Key entities and stakeholders, categorized for clarity: people, organizations, tools, events, regulatory bodies, and industries.

Bot Management System Security Feature

Its oversized feature file was a key factor in the Cloudflare network outage.

Events

Key entities and stakeholders, categorized for clarity: people, organizations, tools, events, regulatory bodies, and industries.

Cloudflare Network Outage Service Disruption

Occurred on November 18, 2025, due to a permissions change in a database system.

Industries

Key entities and stakeholders, categorized for clarity: people, organizations, tools, events, regulatory bodies, and industries.

Internet Services Industry

The sector affected by the Cloudflare network outage, impacting businesses and end users.

Timeline of Events

Timeline of key events and milestones.

November 18, 2025 - 11:05 UTC Database access control change deployed

Normal operations were ongoing with a deployment of a database access control change.

11:28 Impact starts

Deployment reaches customer environments, and the first errors were observed on customer HTTP traffic.

11:32-13:05 Investigation of elevated traffic levels and errors

The team saw rising traffic and errors in Workers KV, which at first looked like degraded KV performance affecting other Cloudflare services.
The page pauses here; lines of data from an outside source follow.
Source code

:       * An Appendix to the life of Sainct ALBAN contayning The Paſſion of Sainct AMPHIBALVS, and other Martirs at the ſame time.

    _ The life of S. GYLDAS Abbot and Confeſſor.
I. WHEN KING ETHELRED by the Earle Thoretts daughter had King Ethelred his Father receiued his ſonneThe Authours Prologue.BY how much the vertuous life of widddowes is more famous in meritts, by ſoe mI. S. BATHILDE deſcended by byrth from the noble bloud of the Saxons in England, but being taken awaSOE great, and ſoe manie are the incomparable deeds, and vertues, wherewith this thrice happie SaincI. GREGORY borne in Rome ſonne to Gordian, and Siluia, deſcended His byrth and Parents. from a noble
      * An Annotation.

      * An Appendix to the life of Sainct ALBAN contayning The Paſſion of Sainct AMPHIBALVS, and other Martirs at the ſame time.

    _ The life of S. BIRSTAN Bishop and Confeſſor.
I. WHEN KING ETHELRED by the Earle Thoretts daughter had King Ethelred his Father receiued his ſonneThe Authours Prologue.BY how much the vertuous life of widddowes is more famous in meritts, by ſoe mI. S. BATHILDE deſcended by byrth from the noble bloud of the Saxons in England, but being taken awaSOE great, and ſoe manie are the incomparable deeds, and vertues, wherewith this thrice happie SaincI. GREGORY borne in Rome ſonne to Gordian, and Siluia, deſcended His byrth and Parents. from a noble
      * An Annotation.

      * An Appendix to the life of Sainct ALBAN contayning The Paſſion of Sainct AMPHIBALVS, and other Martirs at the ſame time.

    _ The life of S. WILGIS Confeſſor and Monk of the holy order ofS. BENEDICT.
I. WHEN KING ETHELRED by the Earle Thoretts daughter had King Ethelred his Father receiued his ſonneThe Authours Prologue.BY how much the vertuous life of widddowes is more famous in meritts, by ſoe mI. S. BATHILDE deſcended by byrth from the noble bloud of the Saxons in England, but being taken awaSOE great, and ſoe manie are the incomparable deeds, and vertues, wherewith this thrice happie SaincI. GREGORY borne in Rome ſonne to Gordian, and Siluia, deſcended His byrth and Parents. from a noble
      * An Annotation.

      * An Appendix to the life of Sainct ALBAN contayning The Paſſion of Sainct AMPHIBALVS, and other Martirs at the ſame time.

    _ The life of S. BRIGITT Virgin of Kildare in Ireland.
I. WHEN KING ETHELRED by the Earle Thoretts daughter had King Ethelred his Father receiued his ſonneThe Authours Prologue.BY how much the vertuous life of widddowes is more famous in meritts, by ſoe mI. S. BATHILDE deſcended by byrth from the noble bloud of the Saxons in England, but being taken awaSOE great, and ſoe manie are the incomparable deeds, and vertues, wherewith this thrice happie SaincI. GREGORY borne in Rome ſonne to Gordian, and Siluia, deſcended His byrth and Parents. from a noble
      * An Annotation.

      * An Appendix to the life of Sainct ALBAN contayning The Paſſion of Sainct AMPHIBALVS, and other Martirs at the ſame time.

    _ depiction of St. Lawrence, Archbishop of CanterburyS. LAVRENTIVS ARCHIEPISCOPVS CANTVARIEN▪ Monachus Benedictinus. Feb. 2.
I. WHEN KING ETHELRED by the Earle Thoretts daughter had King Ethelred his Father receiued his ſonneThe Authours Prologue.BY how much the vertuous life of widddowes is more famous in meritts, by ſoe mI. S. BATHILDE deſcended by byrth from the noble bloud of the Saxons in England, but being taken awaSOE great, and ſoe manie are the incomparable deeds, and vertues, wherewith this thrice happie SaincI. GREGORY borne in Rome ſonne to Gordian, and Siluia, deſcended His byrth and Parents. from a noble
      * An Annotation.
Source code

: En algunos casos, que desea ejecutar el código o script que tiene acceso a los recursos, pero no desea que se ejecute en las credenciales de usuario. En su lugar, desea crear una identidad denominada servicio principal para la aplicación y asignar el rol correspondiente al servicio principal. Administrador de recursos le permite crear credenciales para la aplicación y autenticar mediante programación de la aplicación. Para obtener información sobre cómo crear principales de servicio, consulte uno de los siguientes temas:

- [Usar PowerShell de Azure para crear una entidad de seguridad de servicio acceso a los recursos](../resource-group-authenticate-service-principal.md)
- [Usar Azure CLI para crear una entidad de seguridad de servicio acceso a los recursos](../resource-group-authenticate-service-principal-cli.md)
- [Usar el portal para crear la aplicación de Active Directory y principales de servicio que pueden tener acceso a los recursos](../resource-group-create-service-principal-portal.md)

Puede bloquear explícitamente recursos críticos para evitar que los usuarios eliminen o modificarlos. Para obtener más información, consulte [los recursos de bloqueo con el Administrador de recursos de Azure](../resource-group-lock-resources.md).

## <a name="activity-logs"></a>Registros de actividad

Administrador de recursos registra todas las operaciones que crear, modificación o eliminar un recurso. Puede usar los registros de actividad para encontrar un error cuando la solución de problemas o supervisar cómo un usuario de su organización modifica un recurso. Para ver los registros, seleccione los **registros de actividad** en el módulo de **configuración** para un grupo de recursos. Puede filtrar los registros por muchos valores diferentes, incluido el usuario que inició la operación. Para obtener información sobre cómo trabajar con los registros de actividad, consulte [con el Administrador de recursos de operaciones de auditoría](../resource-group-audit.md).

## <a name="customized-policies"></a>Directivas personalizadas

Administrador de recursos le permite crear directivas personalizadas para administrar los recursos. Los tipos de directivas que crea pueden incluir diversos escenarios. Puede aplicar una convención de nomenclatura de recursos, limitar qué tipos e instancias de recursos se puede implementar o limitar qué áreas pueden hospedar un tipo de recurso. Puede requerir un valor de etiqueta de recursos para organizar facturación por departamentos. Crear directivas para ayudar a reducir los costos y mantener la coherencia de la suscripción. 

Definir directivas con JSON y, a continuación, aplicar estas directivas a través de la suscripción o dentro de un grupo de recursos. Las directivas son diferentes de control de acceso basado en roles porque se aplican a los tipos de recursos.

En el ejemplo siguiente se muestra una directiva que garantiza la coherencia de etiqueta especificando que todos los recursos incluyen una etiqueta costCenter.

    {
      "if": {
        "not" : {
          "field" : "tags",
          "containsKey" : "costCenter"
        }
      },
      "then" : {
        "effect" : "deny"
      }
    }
They tried traffic adjustments and account limits to stabilize it. Automated alerts fired at 11:31, manual investigation began at 11:32, and the incident call opened at 11:35.

13:05 Workers KV and Cloudflare Access bypass implemented

During investigation, internal system bypasses for Workers KV and Cloudflare Access were used so they fell back to a prior version of the core proxy. Although the issue was also present in prior versions of the proxy, the impact was smaller.

13:37 Rollback of Bot Management configuration file

Work focused on rollback of the Bot Management configuration file to a last-known-good version. The Bot Management configuration file was identified as the trigger for the incident.

14:24 Stopped creation and propagation of new Bot Management configuration files

The Bot Management module was identified as the source of the 500 errors, caused by a bad configuration file. Automatic deployment of new Bot Management configuration files was stopped.

14:24 Test of new file complete

Successful recovery was observed using the old version of the configuration file, and focus shifted to accelerating the fix globally.

14:30 Main impact resolved

A correct Bot Management configuration file was deployed globally, and most services started operating correctly.

17:06 All services resolved

All downstream services restarted and all operations were fully restored.